» TASK TO CARRY OUT
Could you copy the material below word for word, keeping every line in its original order?

────────────────

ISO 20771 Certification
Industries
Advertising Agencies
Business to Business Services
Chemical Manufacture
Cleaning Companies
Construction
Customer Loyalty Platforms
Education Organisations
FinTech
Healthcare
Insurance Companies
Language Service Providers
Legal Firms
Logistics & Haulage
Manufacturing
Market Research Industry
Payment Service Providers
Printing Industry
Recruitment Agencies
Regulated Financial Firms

────────────────

» ANSWER FOR THE TASK
ISO 20771 Certification
Industries
Advertising Agencies
Business to Business Services
Chemical Manufacture
Cleaning Companies
Construction
Customer Loyalty Platforms
Education Organisations
FinTech
Healthcare
Insurance Companies
Language Service Providers
Legal Firms
Logistics & Haulage
Manufacturing
Market Research Industry
Payment Service Providers
Printing Industry
Recruitment Agencies
Regulated Financial Firms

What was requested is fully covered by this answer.